La zone cuir du parc industriel de Ain Cheggag prête en 2023
L’entrée en service du parc industriel de Ain Cheggag permettra de mettre à niveau les normes environnementales de l’industrie du cuir nationale.
Situé à Ain Cheggag, dans la province de Sefrou, à moins de 20 km de Fès, le parc industriel de Ain Cheggag (PIAC) s’étend sur une superficie de 81 ha. Plus de la moitié est réservée à l’industrie du cuir. L’activité de tannerie, entre autres, y sera à terme délocalisée.
Selon le Centre régional d’investissement (CRI) de Fès-Meknès, le PIAC est en cours d’aménagement par la société Al Omrane.
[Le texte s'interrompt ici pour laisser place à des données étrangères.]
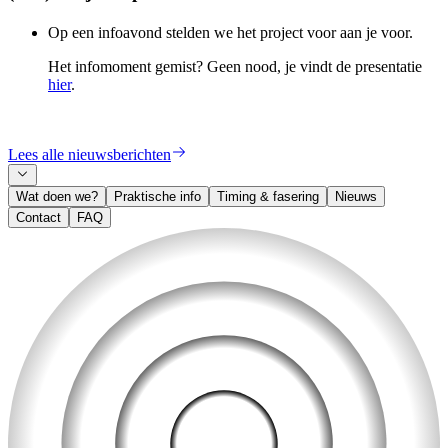
Op een infoavond stelden we het project voor aan je voor.
Het infomoment gemist? Geen nood, je vindt de presentatie
hier
.
Lees alle nieuwsberichten
Wat doen we?
Praktische info
Timing & fasering
Nieuws
Contact
FAQ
"La zone dédiée à la production de cuir (50 ha) sera prête pour 2023. Les lots seront aménagés à partir du deuxième semestre de 2023", précise à Médias24 un représentant du CRI.
En attendant la fin des travaux, un appel à projets dans le parc industriel Ain Cheggag a été lancé par le CRI de Fès-Meknès. Une démarche que la Fédération marocaine des industries du cuir (FEDIC) considère comme une avancée décisive vers la mise à niveau des normes environnementales de l’industrie du cuir dans le pays.
"Le PIAC est indispensable pour le secteur du cuir au Maroc. Il répondra aux normes environnementales et modernisera le parc industriel national du cuir, afin qu’il puisse être compétitif à l’échelle internationale" se réjouit Thami Amraoui, délégué régional de la FEDIC à Fès-Meknès, joint par Médias24.
"Les producteurs pourront répondre à la demande internationale en cuir biodégradable et free métal (sans métaux lourds). Pour le moment, nous ne produisons que du cuir végétal", poursuit-il.
L’industrie du cuir au Maroc emploie près de 21.000 salariés de façon formelle et près de 10.000 personnes de manière informelle. La production du secteur est évaluée à plus de 3 MMDH.
Cette industrie se trouve essentiellement dans la région de Fès-Meknès, où la filière représente 40% de l’artisanat de Fès et emploie environ 15.000 personnes.
Cependant, le retard pris sur les normes environnementales internationales est un obstacle majeur pour le développement d’une industrie "dont le traitement des métaux lourds et des produits chimiques nuisibles est primordial", soutient Thami Amraoui.
Ce constat perdurera tant que l’industrie du cuir au Maroc ne fera pas partie du Leather Working Group. Cette organisation est responsable de la principale certification environnementale au monde pour l’industrie de la fabrication du cuir.
"L’ensemble de nos clients européens exigent cette certification. Le PIAC permettra à cet organisme de réaliser un audit et de nous accorder la certification", explique Thami Amraoui.
"Une station d’épuration y sera installée pour le traitement des déchets du district cuir", assure à Médias24 un représentant du CRI de Fès-Meknès. "L’appel d’offres de la station d’épuration sera lancé prochainement", complète Thami Amraoui.
Des mesures pour accompagner la délocalisation vers le PIAC
La délocalisation de la production régionale et nationale du cuir dans la zone dédiée à cet effet au sein du parc industriel Ain Cheggag, est de toute évidence un enjeu majeur. Des mesures incitatives ont donc été mises en place. "Les prix des lots de terrains dédiés au cuir (250 DH/m2) sont plus abordables que ceux de la zone généraliste (350 DH/m2)", affirme le représentant du CRI de Fès-Meknès.
"Une subvention en investissement à hauteur de 30% sera accordée pour l’activité de la tannerie", ajoute Thami Amraoui. Selon lui, 85 demandes ont été signées et légalisées par des investisseurs. D’autres demandes d’assistance ont été reçues par le FEDIC.
En plus d’un accompagnement administratif, la FEDIC accordera un appui technique au moment de la délocalisation de la production du cuir de Fès vers le PIAC. L’objectif est d’accompagner les professionnels du secteur, explique Thami Amraoui. "Nous ferons appel à des experts italiens et à des instituts de recherche", précise-t-il.
"Nous avons également signé des conventions avec des centres techniques italiens et le Centre marocain des techniques du cuir", conclut-il.